Collaborative writing is where students work in pairs or small groups to produce a piece of writing. In many cases this involves only one student actually putting pen to paper but all the students contributing through ideas, discussion on content and language, and checking through the final product before refining, editing and improving.

By getting students to work together the focus shifts from being solely product-orientated to emphasizing the process – how you get to produce the final piece.

For more on process writing go to:

Some practical ideas

  • Analyzing

The first place to start is by actually looking at the kind of text you want students to produce and dissecting it. For example, if you want your students to write a postcard, take a few examples into the class. Start with standard reading comprehension questions, i.e. Who wrote it? Who is it to? What is it about? Is it formal or informal? How do you know? What tenses are used? Why? What kind of information does it include?

By deconstructing a text in such a way it is much easier for students to then reconstruct a text when they write one themselves.

  • Answering the writing

Make as many writing tasks as you can into a form of correspondence. For example, if you ask your students to write a letter of complaint, instead of marking it in the normal way of scribbling over it in red pen, answer it as if it was written to you. Within your reply you can correct mistakes by modelling the right form. Ask questions when you don't understand something because of an incorrect word or a mistake in tense and then ask the student to write a follow-up letter responding to yours.

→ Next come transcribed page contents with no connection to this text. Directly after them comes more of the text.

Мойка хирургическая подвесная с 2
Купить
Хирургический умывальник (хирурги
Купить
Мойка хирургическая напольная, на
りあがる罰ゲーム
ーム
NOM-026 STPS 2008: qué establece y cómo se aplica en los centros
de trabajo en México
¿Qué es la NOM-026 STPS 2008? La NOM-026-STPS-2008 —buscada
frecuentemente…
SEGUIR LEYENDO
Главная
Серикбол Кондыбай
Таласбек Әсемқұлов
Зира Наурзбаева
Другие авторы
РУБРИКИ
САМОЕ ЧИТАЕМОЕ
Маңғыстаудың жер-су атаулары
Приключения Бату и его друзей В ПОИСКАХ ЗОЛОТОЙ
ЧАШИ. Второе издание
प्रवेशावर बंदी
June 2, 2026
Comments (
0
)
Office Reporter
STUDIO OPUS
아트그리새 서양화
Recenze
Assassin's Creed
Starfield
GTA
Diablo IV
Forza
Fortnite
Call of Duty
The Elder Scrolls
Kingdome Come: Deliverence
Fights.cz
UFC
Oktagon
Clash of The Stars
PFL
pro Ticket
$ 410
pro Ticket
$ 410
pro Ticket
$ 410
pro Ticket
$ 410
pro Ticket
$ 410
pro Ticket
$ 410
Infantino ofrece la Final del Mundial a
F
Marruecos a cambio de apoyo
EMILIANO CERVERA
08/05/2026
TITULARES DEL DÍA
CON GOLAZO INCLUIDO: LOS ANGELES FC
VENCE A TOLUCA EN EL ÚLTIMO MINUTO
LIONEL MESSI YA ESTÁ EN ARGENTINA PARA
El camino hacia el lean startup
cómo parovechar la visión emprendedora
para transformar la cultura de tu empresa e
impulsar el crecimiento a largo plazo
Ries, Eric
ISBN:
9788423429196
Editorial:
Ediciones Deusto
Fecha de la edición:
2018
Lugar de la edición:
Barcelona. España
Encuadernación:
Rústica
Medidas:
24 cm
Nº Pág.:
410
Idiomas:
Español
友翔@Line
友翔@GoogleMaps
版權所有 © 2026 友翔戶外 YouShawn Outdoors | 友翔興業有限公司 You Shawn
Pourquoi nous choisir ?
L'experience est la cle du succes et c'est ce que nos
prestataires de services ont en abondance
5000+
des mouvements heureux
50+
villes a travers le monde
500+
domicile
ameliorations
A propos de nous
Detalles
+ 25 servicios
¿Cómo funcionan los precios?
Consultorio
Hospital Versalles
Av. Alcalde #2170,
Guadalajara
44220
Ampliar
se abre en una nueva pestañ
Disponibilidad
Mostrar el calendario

Initially, this kind of written dialogue takes slightly longer than conventional marking. But, after a while it takes less time and the results in terms of noticeable improvements in your students writing are well worth the initial effort.

  • Preparing in class

Writing is a process that involves thinking, discussing, jotting down ideas, refining these ideas, thinking about the structure, and so on. Most of this cannot be done as homework and is certainly better done in pairs or small groups. Go through these steps in class before even getting to the actual 'putting pen to paper' stage and the final results will be much better.

  • Addressing the audience

Choose a topic for which there can be a number of different pieces of writing. Either divide the class into groups and get each group to write one of the pieces, or ask the students to write each one addressing a different audience each time. For example, ask students to think about a disastrous holiday. Discuss the different things that can go wrong and then set three writing tasks: a postcard to your parents, a letter of complaint to the holiday company and a short text to a friend. When complete, compare the different pieces as a class.